▶ Requirement
Lay out each line of the material below as a string in a JSON list, skipping blank lines. Leave out the pictures.

▶ Excerpts from a dataset
########################################

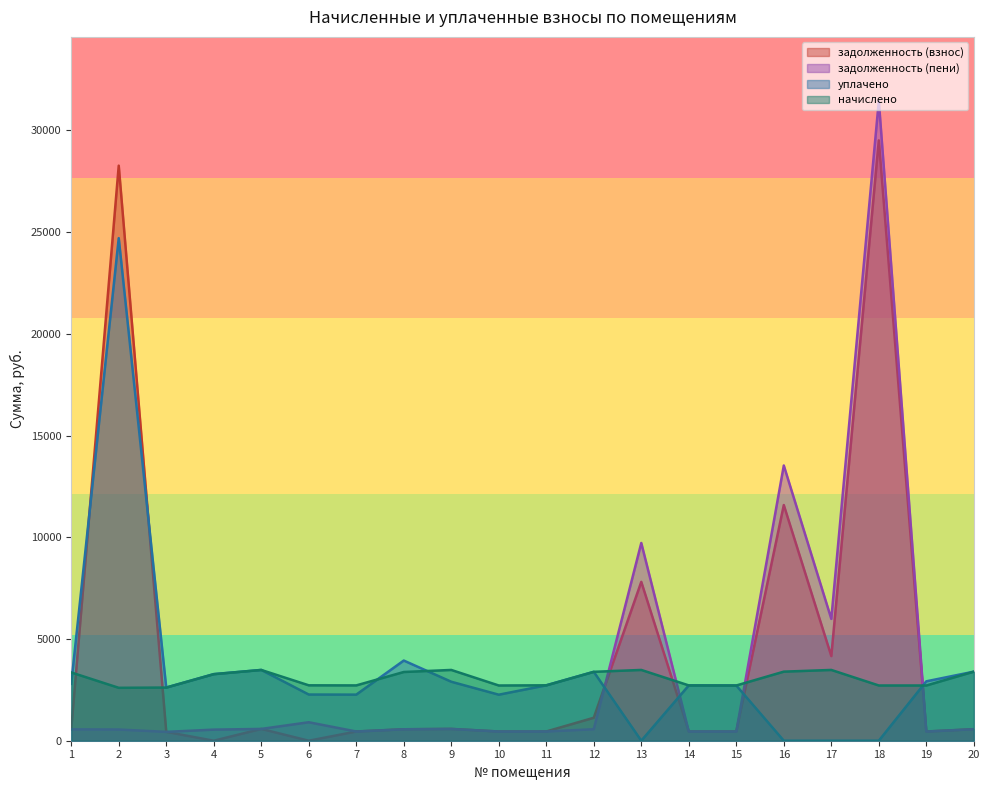

Reading right to left, list all the values displayed in this chart.

начислено: 20=3395.0	19=2714.3	18=2714.3	17=3478.4	16=3395.0	15=2714.3	14=2718.7	13=3478.4	12=3386.2	11=2723.0	10=2714.3	9=3478.4	8=3377.5	7=2718.7	6=2723.0	5=3478.4	4=3272.0	3=2613.2	2=2600.0	1=3355.5
уплачено: 20=3395.0	19=2919.0	18=0.0	17=0.0	16=0.0	15=2714.3	14=2718.7	13=0.0	12=3386.2	11=2723.0	10=2261.9	9=2898.7	8=3940.4	7=2265.6	6=2269.8	5=3478.4	4=3272.0	3=2613.2	2=24700.4	1=2796.2
задолженность (взнос): 20=565.8	19=452.4	18=29504.5	17=4160.2	16=11583.2	15=452.4	14=453.1	13=7808.1	12=1128.7	11=453.8	10=452.4	9=579.7	8=562.9	7=453.1	6=0.0	5=579.7	4=0.0	3=435.5	2=28262.7	1=559.2
задолженность (пени): 20=565.8	19=452.4	18=31446.4	17=5988.0	16=13527.0	15=452.4	14=453.1	13=9718.0	12=564.4	11=453.8	10=452.4	9=579.7	8=562.9	7=453.1	6=907.7	5=579.7	4=545.3	3=435.5	2=550.4	1=559.2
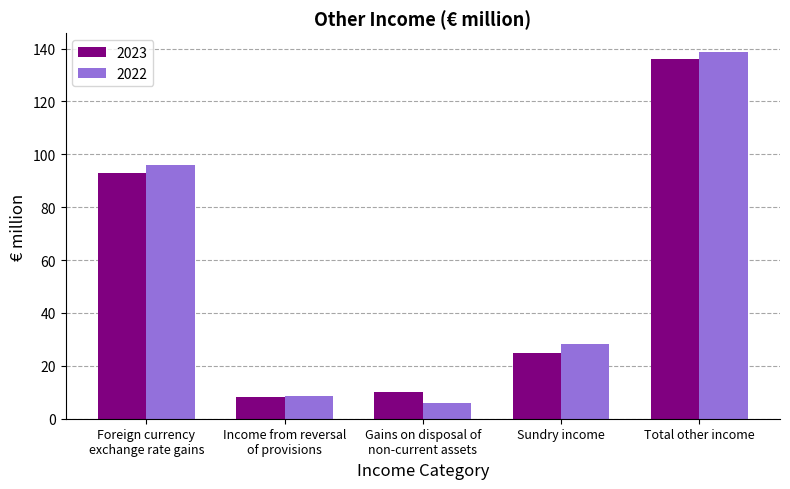

What is the average value of the 2023 series?

54.4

########################################

▶ Worked solution
[
  "Reading right to left, list all the values displayed in this chart.",
  "начислено: 20=3395.0\t19=2714.3\t18=2714.3\t17=3478.4\t16=3395.0\t15=2714.3\t14=2718.7\t13=3478.4\t12=3386.2\t11=2723.0\t10=2714.3\t9=3478.4\t8=3377.5\t7=2718.7\t6=2723.0\t5=3478.4\t4=3272.0\t3=2613.2\t2=2600.0\t1=3355.5",
  "уплачено: 20=3395.0\t19=2919.0\t18=0.0\t17=0.0\t16=0.0\t15=2714.3\t14=2718.7\t13=0.0\t12=3386.2\t11=2723.0\t10=2261.9\t9=2898.7\t8=3940.4\t7=2265.6\t6=2269.8\t5=3478.4\t4=3272.0\t3=2613.2\t2=24700.4\t1=2796.2",
  "задолженность (взнос): 20=565.8\t19=452.4\t18=29504.5\t17=4160.2\t16=11583.2\t15=452.4\t14=453.1\t13=7808.1\t12=1128.7\t11=453.8\t10=452.4\t9=579.7\t8=562.9\t7=453.1\t6=0.0\t5=579.7\t4=0.0\t3=435.5\t2=28262.7\t1=559.2",
  "задолженность (пени): 20=565.8\t19=452.4\t18=31446.4\t17=5988.0\t16=13527.0\t15=452.4\t14=453.1\t13=9718.0\t12=564.4\t11=453.8\t10=452.4\t9=579.7\t8=562.9\t7=453.1\t6=907.7\t5=579.7\t4=545.3\t3=435.5\t2=550.4\t1=559.2",
  "What is the average value of the 2023 series?",
  "54.4"
]